The César Manrique Foundation (FCM) will host the conference entitled Reconquest and renaturalization of public space, given by Anatxu Zabalbeascoa, next Thursday, November 7, at 7:30 p.m. The event will take place in the José Saramago room (La Plazuela, Arrecife) and will be broadcast live on the FCM website and YouTube channel.
Zabalbeascoa will talk about the threat to public space as a place of discovery and encounter between people and nature. A threat caused, in his opinion, by the progressive urbanization of the planet and economic profitability as a priority objective. All of this is protected, he points out, by changes in our leisure activities that promote the digital revolution and tourism understood as a consumer product.
During her conference, the journalist Anatxu Zabalbeascoa will analyze this problem by giving different examples from all over the planet, pointing to its causes, describing the existing change in urban areas - as well as those far from the city - and showing restorative proposals, built to rethink what the population has stopped seeing, caring for and defending.
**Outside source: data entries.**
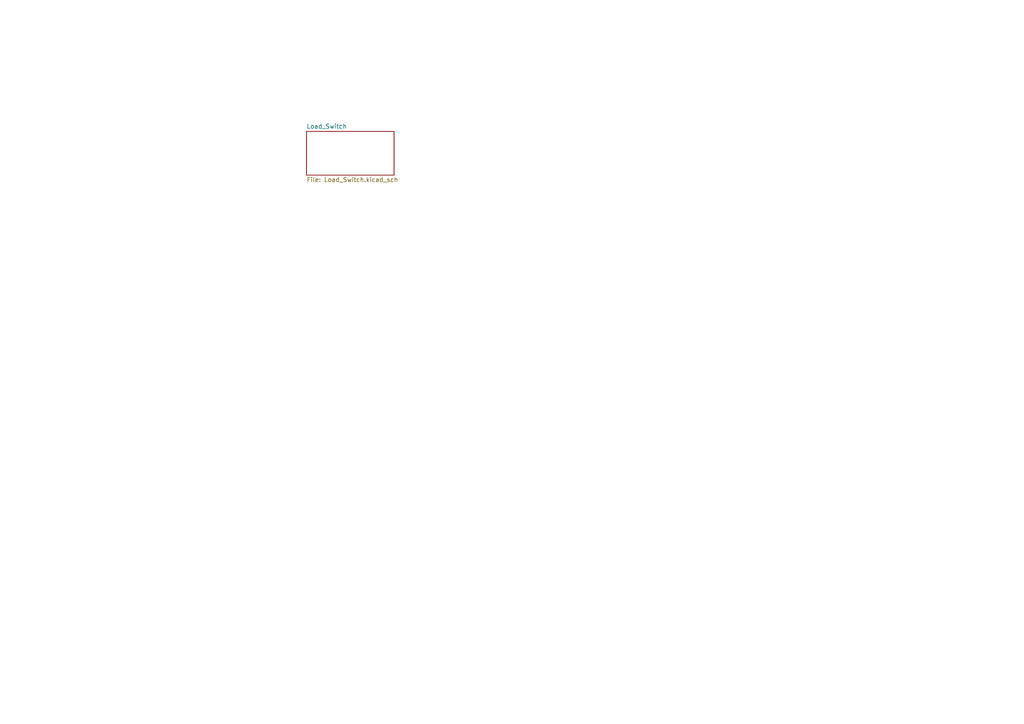
<source format=kicad_sch>
(kicad_sch (version 20230121) (generator eeschema)

  (uuid 9702ea92-4279-4d05-9e00-16f440ea80dd)

  (paper "A4")

  


  (sheet (at 88.9 38.1) (size 25.4 12.7) (fields_autoplaced)
    (stroke (width 0.1524) (type solid))
    (fill (color 0 0 0 0.0000))
    (uuid 39ec7bc3-e6a8-4aec-9f1c-b7b1e611246e)
    (property "Sheetname" "Load_Switch" (at 88.9 37.3884 0)
      (effects (font (size 1.27 1.27)) (justify left bottom))
    )
    (property "Sheetfile" "Load_Switch.kicad_sch" (at 88.9 51.3846 0)
      (effects (font (size 1.27 1.27)) (justify left top))
    )
    (instances
      (project "74_series_UPD"
        (path "/9702ea92-4279-4d05-9e00-16f440ea80dd" (page "2"))
      )
    )
  )

  (sheet_instances
    (path "/" (page "1"))
  )
)

</source>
This presentation is included within the reflection space Divergent Views. A forum in which critics, historians and art professors have participated to review the concepts and assessments established in contemporary culture on historical stages, trends, artistic movements, especially outstanding personalities or the connections between the different arts. Since its origins, this cycle has included the presence, among others, of Estrella de Diego, Kosme de Barañano, Juan Manuel Bonet, Simón Marchán, Aurora Fernández Polanco, Manuel Borja Villel, Luis Fernández-Galiano or, recently, Blanca de la Torre.
Anatxu Zabalbeascoa is a journalist and art historian. She has worked for El País for 30 years, she started writing about architecture and design and has ended up doing in-depth interviews with writers, psychiatrists, oncologists or economists for El País Semanal.
She is the author of more than 20 books, including: The New Spanish Architecture (1993, Rizzoli); Built Lives, where she narrates the biographies of twenty famous architects from the Renaissance to the Modern Movement (1998, Gustavo Gili); Everything about the house (2011, Gustavo Gili), or her latest book, in which she compiles interviews published in El País Semanal, entitled People who count (2021, Círculo de tiza). She has also written and narrated the podcast La Gran D (Spotify) about the history of Design.